一想到孙策和周瑜都去了白袍营,孙坚就有些牙疼。
破军营没了孙策和周瑜,那还叫破军营吗?
孙坚看向关羽和典韦身后,任行军军师的陈登和张纮,拱手一礼:“两位先生在此,可知我等接下来要如何行动?”
张纮轻笑:“既然是伺机而动,那自然就只需要静待时机就可以了。”
“孙将军务必要隐瞒我等的行踪,切勿走漏了消息让南皮的袁绍军觉察到异样。”
“时机到了,自然就会有应对之策。”
陈登亦是笑道:“显谋的目的,我已猜到一二。但此时不是说破的时候,如子纲兄之言,孙将军只需要隐瞒我等行踪就可以了。”
“六营立旗,虚虚实实,正好成了我等的掩护。”
孙坚见张纮和陈登都是说话说一半,知道这其中的隐秘不是现在的自己可以知道的,于是也不再多问,而是将这两千新来的兵马单独在城中开辟了一处军营驻地。
同时,大量的探子也被派往渤海郡打探情报。
而此时。
部署河北的郑平,正在一艘商船上,听曲赏舞。
诸葛亮和陆逊这两个少年郎,则是对弈而坐,在棋盘上杀得正欢。
哒哒哒.....
一阵脚步声响起,又是一个俊逸少年到来,正是青州少年三杰的刘晔:“军师,再往前就是拒马河的入海口了。盘查比较严,管校尉问要不要缓两天再入河道。”

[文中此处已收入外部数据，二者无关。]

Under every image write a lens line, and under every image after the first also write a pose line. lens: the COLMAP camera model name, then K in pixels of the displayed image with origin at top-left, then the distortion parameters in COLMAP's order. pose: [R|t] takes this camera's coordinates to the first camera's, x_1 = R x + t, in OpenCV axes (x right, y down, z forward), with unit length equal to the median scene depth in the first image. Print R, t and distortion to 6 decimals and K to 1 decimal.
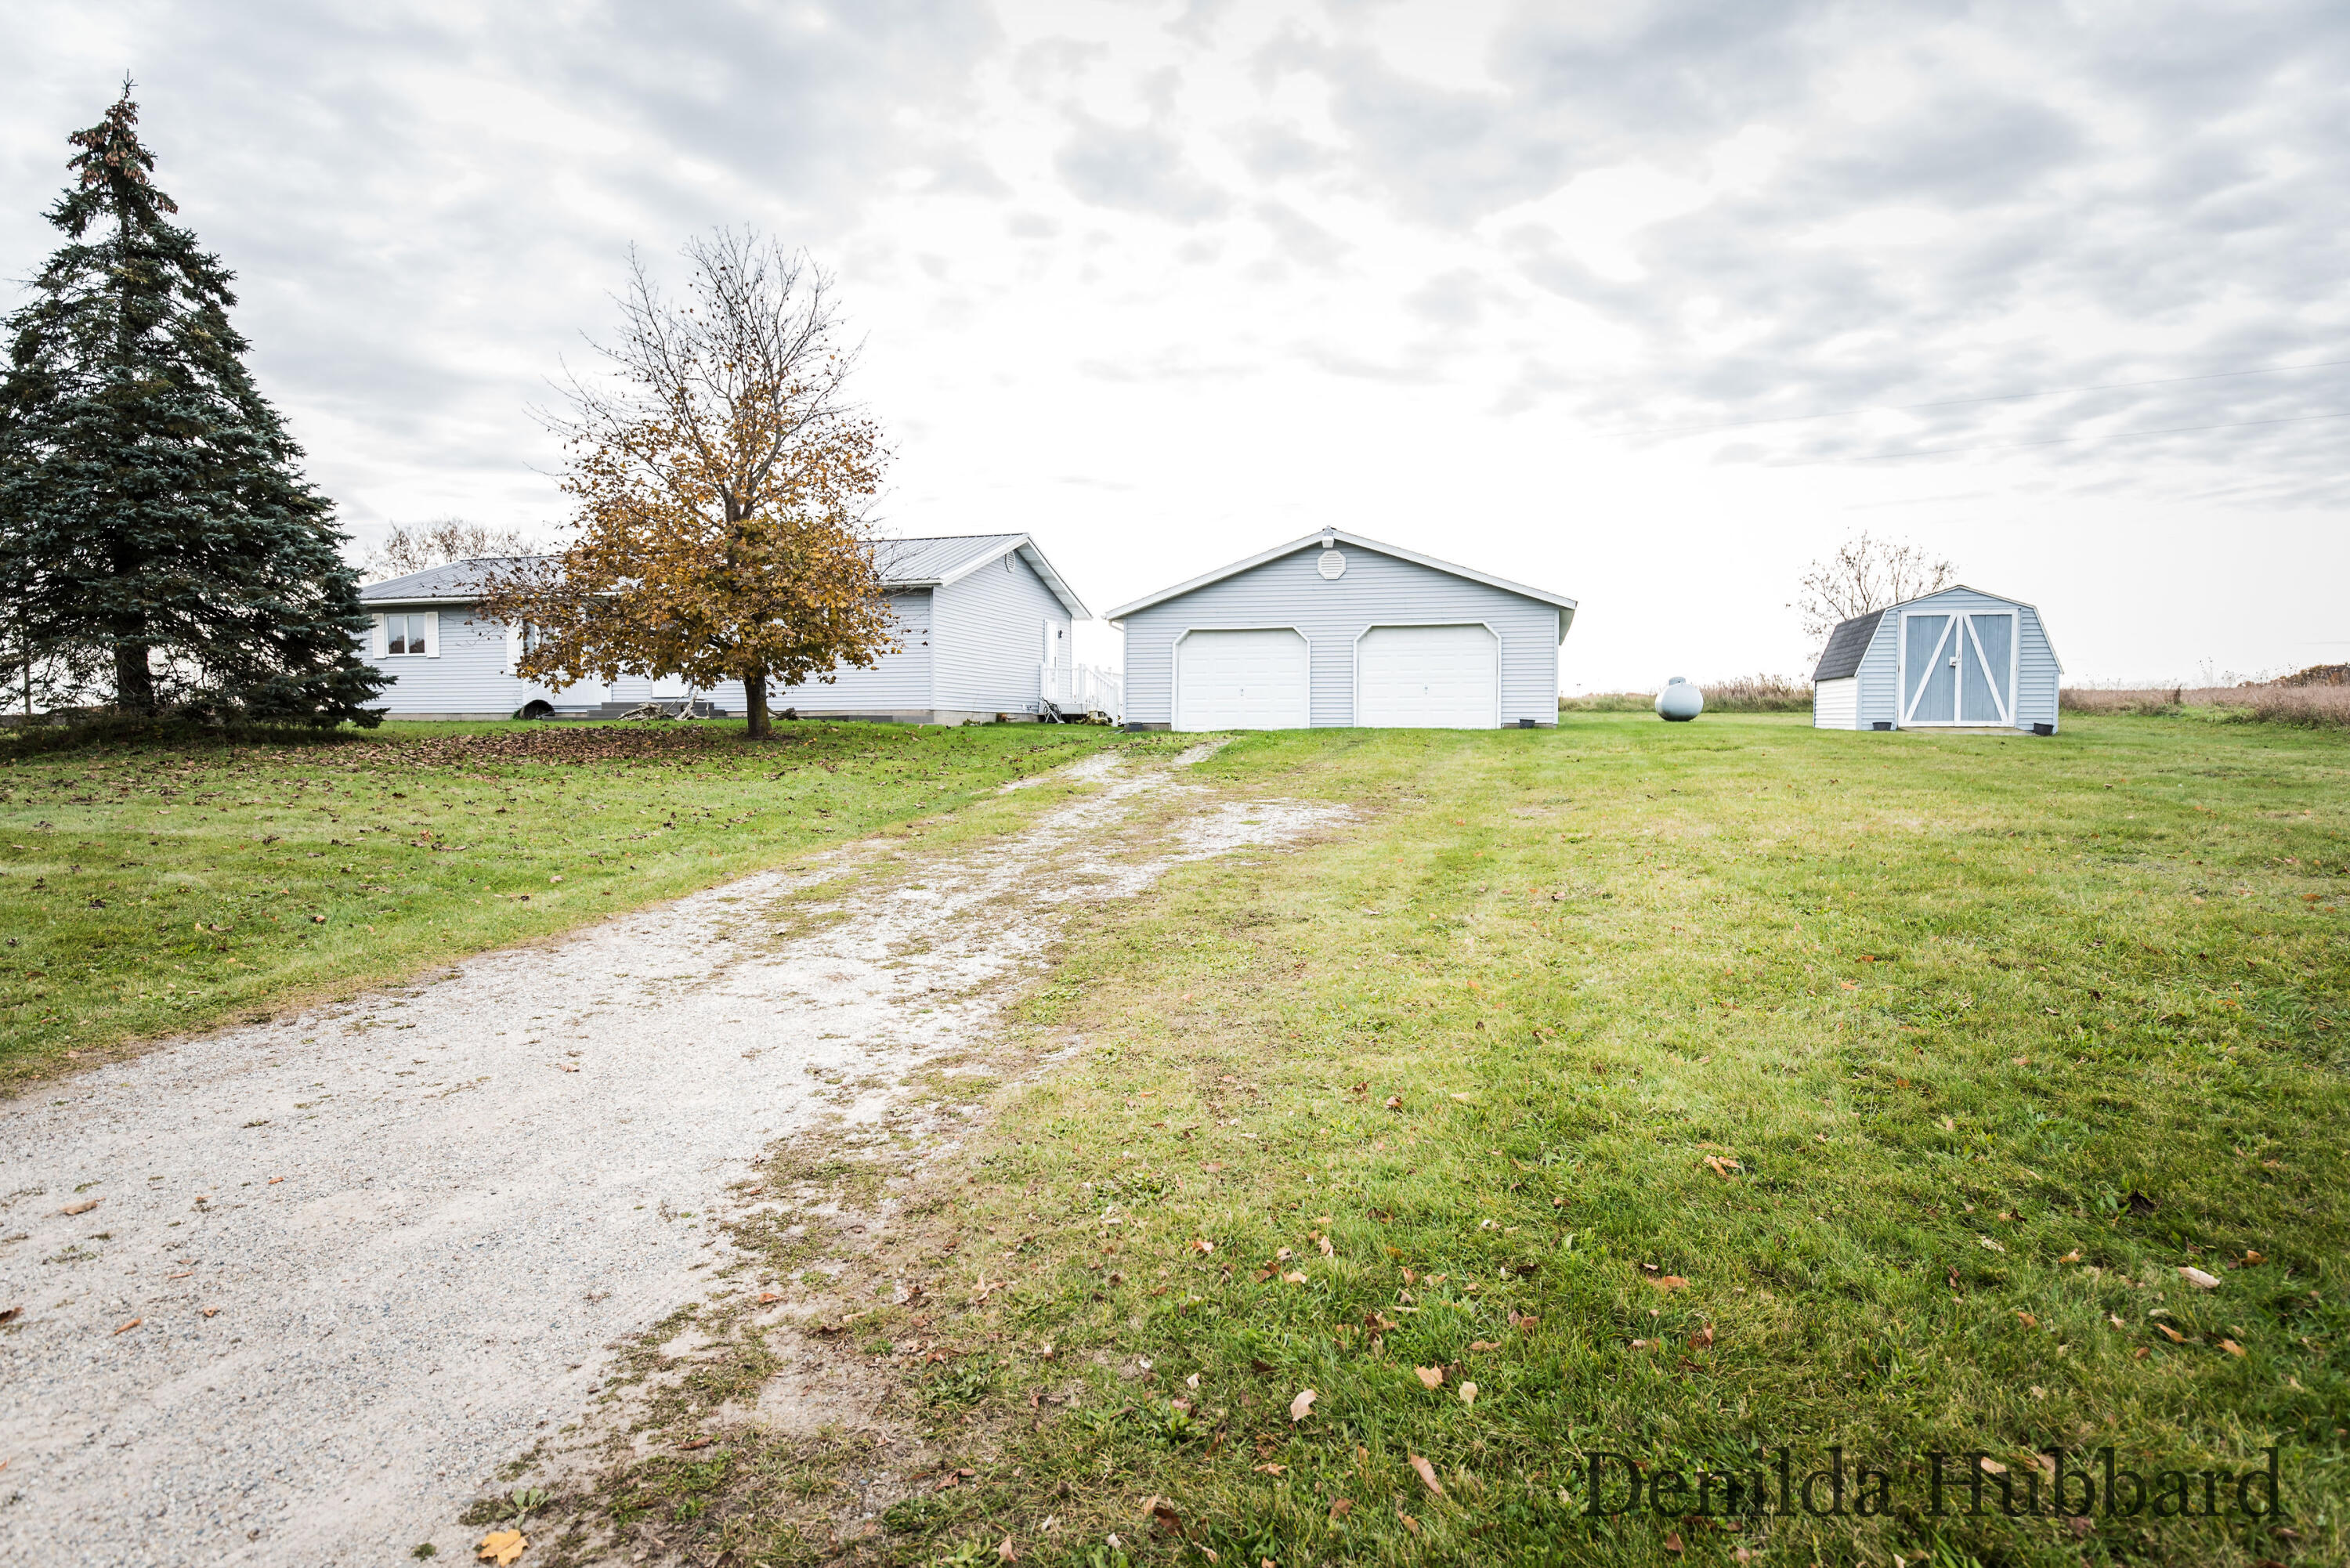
lens RADIAL K [[1359.5, 0, 1189.5], [0, 1359.5, 786.6], [0, 0, 1]] dist [0.006477, 0.000601]
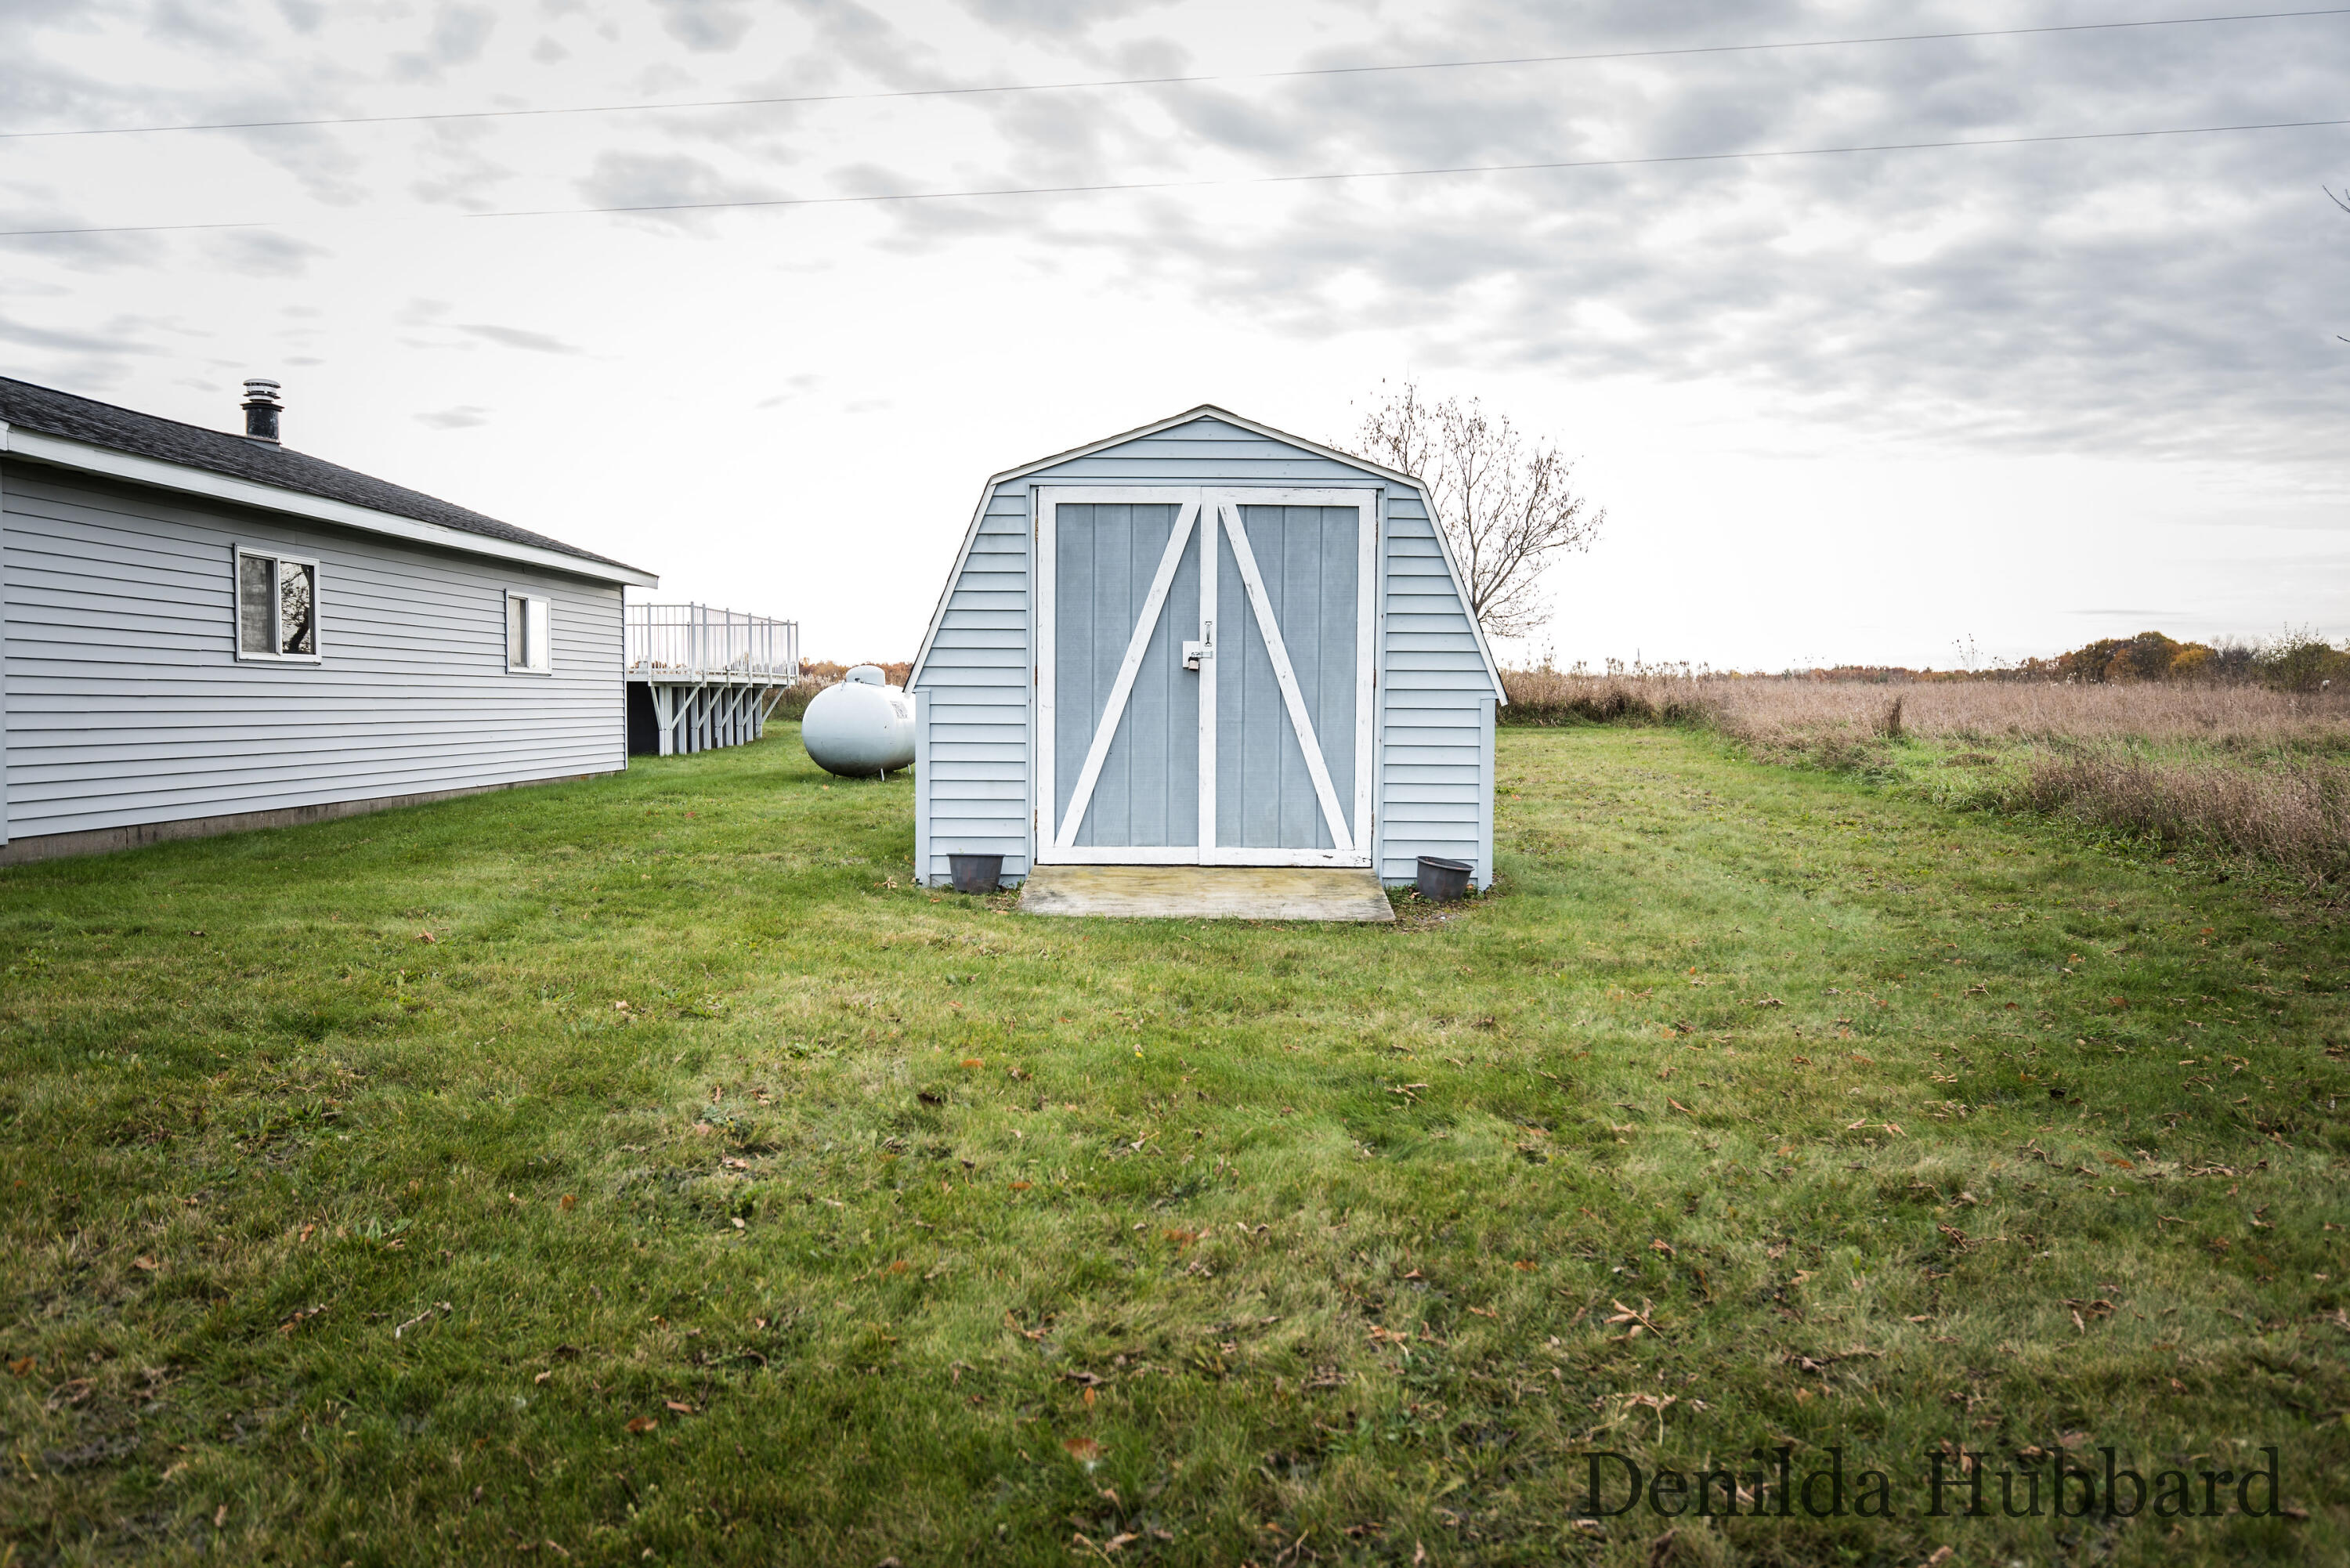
lens RADIAL K [[1862.2, 0, 1175.8], [0, 1862.2, 736.2], [0, 0, 1]] dist [-0.028440, 0.007428]
pose [[0.970576, 0.001862, 0.240787, 0.456089], [0.004050, 0.999702, -0.024054, -0.063455], [-0.240760, 0.024321, 0.970280, 0.594095]]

拒马河发源于太行山深处,顺势于太行山山脉大峡谷中,自西向东,流经十渡,从一渡到华北平原,水量少时入白洋淀,水量大时入渤海。
而郑平的这支船队的位置,正好在拒马河的入海口。
“现在是谁在盘查?”
“许攸的侄儿许逸。”
“给许逸一条船,就说最近幽州在打仗,不方便贩盐,希望许逸能帮忙寻找一些买家,我们就在这入海口,将盐贩卖了。”
“军师,这动静会不会太大了?”
刘晔有些担心。
虽然南北并未禁止通商,但最近南北的局势有些紧张,对商船的盘查也比往日更严密。
郑平摇扇轻笑:“这还叫动静大?我没直接走拒马河西进去涿郡,就已经很收敛了。”
刘晔顿时整个人都有些不好了。
军师你还想走拒马河去涿郡?真当袁绍眼瞎啊!
刘晔虽然这次随船给郑平当助手,但并不明白郑平北上的目的。
郑平口头上的理由很简单,带刘晔、诸葛亮和陆逊见见世面。
“别慌!我等只是盐商,谁又会跟钱过不去呢?”郑平语气不疾不徐:“南北之争,在政不在民,袁绍还不至于蠢到对盐商动武。”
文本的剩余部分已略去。